Multimodal fusion technology represents a promising approach to address this limitation. For instance, acoustic signals could be utilized to monitor snoring patterns, while video signals might capture more granular chest and abdominal movement dynamics. These non-contact measurement means are suitable for radar combination to enhance the sensing capability. However, the incorporation of such additional modalities potentially introduces privacy concerns that must be carefully evaluated within specific application contexts. Future work will focus on combining multimodal fusion techniques with extended datasets to advance the subtyping of abnormal respiratory events during sleep and the more precise estimation of sleep durations.

6. Conclusions

This study introduces an event-level sleep apnea detection method using FMCW radar, effectively solving the research problem of achieving precise, event-level OSA diagnoses using non-contact technology. Our main contributions include the following: (1) to the best of our knowledge, the first reported event-level segmentation of sleep apnea from FMCW radar signals, providing detailed diagnostic information; (2) an optimized U-Net-based deep-learning model incorporating multihead self-attention and SE modules, tailored for radar signal processing; and (3) a multitask-learning framework with auxiliary SpO₂ prediction, enhancing the model’s performance and clinical relevance.

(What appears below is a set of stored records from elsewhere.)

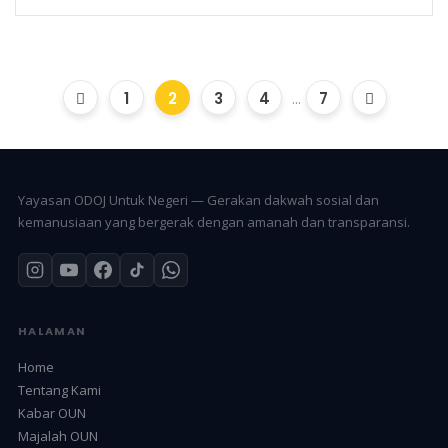
1
2
3
4
...
7
Yayasan ODOJ Untuk Negeri — Gerakan dakwah sosial dan
kemanusiaan yang bergerak dengan amanah dan transparansi.
HALAMAN
Home
Tentang Kami
Kabar OUN
Majalah OUN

Validation in a real-world clinical dataset containing the data of 35 subjects demonstrated the superior performance of our approach, achieving an F1-score of 0.8019 for event-level segmentation and 91.43% accuracy in OSA severity grading. These results underscore the significant potential of our radar-based system for contactless, low-cost, and accurate sleep apnea assessment. This technology paves the way for large-scale, non-contact OSA screening and long-term treatment efficacy monitoring, offering a convenient and comfortable solution. Future work will focus on expanding the dataset diversity and exploring event subtyping, further realizing the clinical translation of radar-based sleep health monitoring. This research provides a crucial step toward accessible and effective OSA management, contributing to improved public health outcomes.